Ребятишки врассыпную с дороги, для острастки шофер просигналил им сиреной. Тутой воздух выдавливал на глазах слезы, свистящим гулом закладывал уши, громыхали рессоры, тряслись борта. Мелькали телеграфные столбы, освещенные окна и вывески. Магазины чаще и чаще, ярче витрины, булыжник сменил деревянную мостовую — грузовик на скорости ворвался в город.
Я присела на корточки: покидывает на ухабах, того смотри, вылетишь вверх тормашками. Солдат швыряло в кузове от борта к борту.
Притормозил грузовик у перекрестка.
Не помню, как перевалилась через борт. Что хотите, не помню, и все.
Никакого плана побега не было: Зачем лгать? Правда всего дороже. Ничего я не успела обдумать. Только сердчишко скакало и замирало, только переплетались тесно, составили единую цельную связь цыганка в длинной юбке, плясавшая перед солдатами в баре, и монетки, рассыпавшиеся по полу, и рыжие полушубки, повалившие гурьбой к грузовику, и то, что отец зовет меня Чернавушкой.
Грузовик скрылся. Текла по тротуарам толпа.
Я была свободна. И не могла шагу ступить. Не могла, и все тут. Руки-ноги отнялись. Тот мне поверит, кто мое на себя примерит.
Ревя моторами, пролетели мотоциклы, грузовики с вооруженными солдатами.
Парасковья-пятница, меня уже ищут?
«Проклаждайс, на свежу голову лючче думай!» Босые ноги опалили огнем, горло окостенело. Я стону, задыхаюсь, словно в удушье.
Но это дурной сон, и дома я… Дома! За окном белые березы, Федька ждет кататься со взвоза, к санкам у него подвязан поддужный колоколец. Ишь, названивает колоколец, выговаривая: трень-брень, трень-брень.
Открываю глаза.
Дом… Дом опять не твой!
Двери кухни приотворены, видны часы в футляре из полированного дерева. Раскачивается медный маятник, выговаривая «трень-брень». Вышивки на стенах, на комоде и диване. Вышитыми салфетками закинуты граммофон и столик с семейным альбомом в бархатной обложке. Богачество! Выставляется богачество разинутой трубой граммофона, ножной швейной машиной «Зингер», лаковыми листьями огромного фикуса, полосатыми гардинами, суконным с золотыми нарукавными нашивками мундиром на спинке стула…

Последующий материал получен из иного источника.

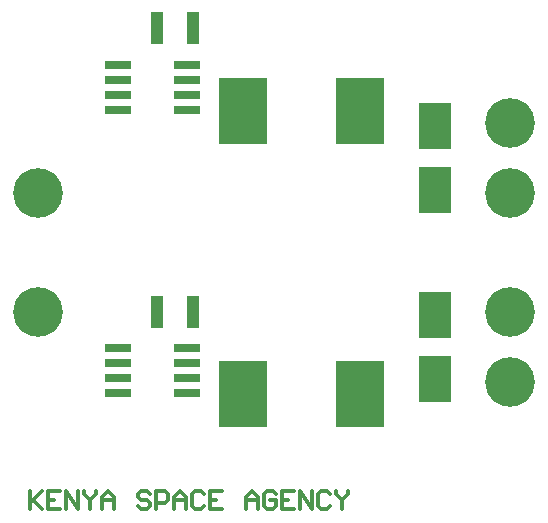
<source format=gts>
G04*
G04 #@! TF.GenerationSoftware,Altium Limited,Altium Designer,25.2.1 (25)*
G04*
G04 Layer_Color=8388736*
%FSLAX44Y44*%
%MOMM*%
G71*
G04*
G04 #@! TF.SameCoordinates,AC2081E8-41FF-4463-B602-B75E9B52F610*
G04*
G04*
G04 #@! TF.FilePolarity,Negative*
G04*
G01*
G75*
%ADD16C,0.3000*%
%ADD17R,2.3032X0.8032*%
%ADD18R,4.0532X5.7032*%
%ADD19R,1.1032X2.7032*%
%ADD20R,2.7532X3.9532*%
%ADD21C,4.2032*%
D16*
X43000Y48235D02*
Y33000D01*
Y38078D01*
X53157Y48235D01*
X45539Y40617D01*
X53157Y33000D01*
X68392Y48235D02*
X58235D01*
Y33000D01*
X68392D01*
X58235Y40617D02*
X63313D01*
X73470Y33000D02*
Y48235D01*
X83627Y33000D01*
Y48235D01*
X88705D02*
Y45696D01*
X93784Y40617D01*
X98862Y45696D01*
Y48235D01*
X93784Y40617D02*
Y33000D01*
X103940D02*
Y43157D01*
X109019Y48235D01*
X114097Y43157D01*
Y33000D01*
Y40617D01*
X103940D01*
X144567Y45696D02*
X142028Y48235D01*
X136950D01*
X134410Y45696D01*
Y43157D01*
X136950Y40617D01*
X142028D01*
X144567Y38078D01*
Y35539D01*
X142028Y33000D01*
X136950D01*
X134410Y35539D01*
X149646Y33000D02*
Y48235D01*
X157263D01*
X159802Y45696D01*
Y40617D01*
X157263Y38078D01*
X149646D01*
X164881Y33000D02*
Y43157D01*
X169959Y48235D01*
X175037Y43157D01*
Y33000D01*
Y40617D01*
X164881D01*
X190272Y45696D02*
X187733Y48235D01*
X182655D01*
X180116Y45696D01*
Y35539D01*
X182655Y33000D01*
X187733D01*
X190272Y35539D01*
X205507Y48235D02*
X195351D01*
Y33000D01*
X205507D01*
X195351Y40617D02*
X200429D01*
X225821Y33000D02*
Y43157D01*
X230899Y48235D01*
X235978Y43157D01*
Y33000D01*
Y40617D01*
X225821D01*
X251213Y45696D02*
X248673Y48235D01*
X243595D01*
X241056Y45696D01*
Y35539D01*
X243595Y33000D01*
X248673D01*
X251213Y35539D01*
Y40617D01*
X246134D01*
X266448Y48235D02*
X256291D01*
Y33000D01*
X266448D01*
X256291Y40617D02*
X261369D01*
X271526Y33000D02*
Y48235D01*
X281683Y33000D01*
Y48235D01*
X296918Y45696D02*
X294379Y48235D01*
X289300D01*
X286761Y45696D01*
Y35539D01*
X289300Y33000D01*
X294379D01*
X296918Y35539D01*
X301996Y48235D02*
Y45696D01*
X307075Y40617D01*
X312153Y45696D01*
Y48235D01*
X307075Y40617D02*
Y33000D01*
D17*
X176000Y130950D02*
D03*
Y143650D02*
D03*
Y156350D02*
D03*
Y169050D02*
D03*
X118000Y130950D02*
D03*
Y143650D02*
D03*
Y156350D02*
D03*
Y169050D02*
D03*
X176000Y370950D02*
D03*
Y383650D02*
D03*
Y396350D02*
D03*
Y409050D02*
D03*
X118000Y370950D02*
D03*
Y383650D02*
D03*
Y396350D02*
D03*
Y409050D02*
D03*
D18*
X322750Y130000D02*
D03*
X223250D02*
D03*
X223250Y370000D02*
D03*
X322750D02*
D03*
D19*
X150500Y200000D02*
D03*
X181500D02*
D03*
Y440000D02*
D03*
X150500D02*
D03*
D20*
X386000Y143000D02*
D03*
Y197000D02*
D03*
Y357000D02*
D03*
Y303000D02*
D03*
D21*
X50000Y300000D02*
D03*
Y200000D02*
D03*
X450000Y360000D02*
D03*
Y140000D02*
D03*
Y300000D02*
D03*
Y200000D02*
D03*
M02*

</source>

Как западня мне граммофон и мундир с золотом — беги, Чернавушка, пока она не захлопнулась!
— У тебя температура?
Голос певуч и строг. Ладонь сухая и холодная.
— Что вы, нисколько! — я сжимаюсь в комочек, тяну к подбородку одеяло. — Доброе утро, Анна Григорьевна.
Женщина убрала ладонь.
Как еще и пустили они… Иван Игнатьевич, папенька доктора Антона Ивановича, лоцман. Суда из Белого моря в Архангельск водит. Ишь, мундир-то с золотом.
Анна Григорьевна — всему дому голова, надзор и указчица. А куда мне вчера было податься?
Я тяну одеяло, закрываюсь, чтобы не видела Анна Григорьевна бинтов на ногах, замызганной моей рубашонки. Постлано мне на кухне, на деревянном ларе.
— Умойся, — изрекла Анна Григорьевна. — Иван Игнатьич самовар поставил.
У нее строгая спина. Посмотришь в спину Анны Григорьевны, так и окатит тебя холодом.
За столом я не знала, куда руки деть, как держаться под зорким, все понимающим взглядом Анны Григорьевны. Высокая, костлявая, с живым, умным блеском в черных глазах, Анна Григорьевна, когда и не глядела в мою сторону, следила, как я сахар беру, как ложечкой стужу чай в синей с золотым ободком чашке.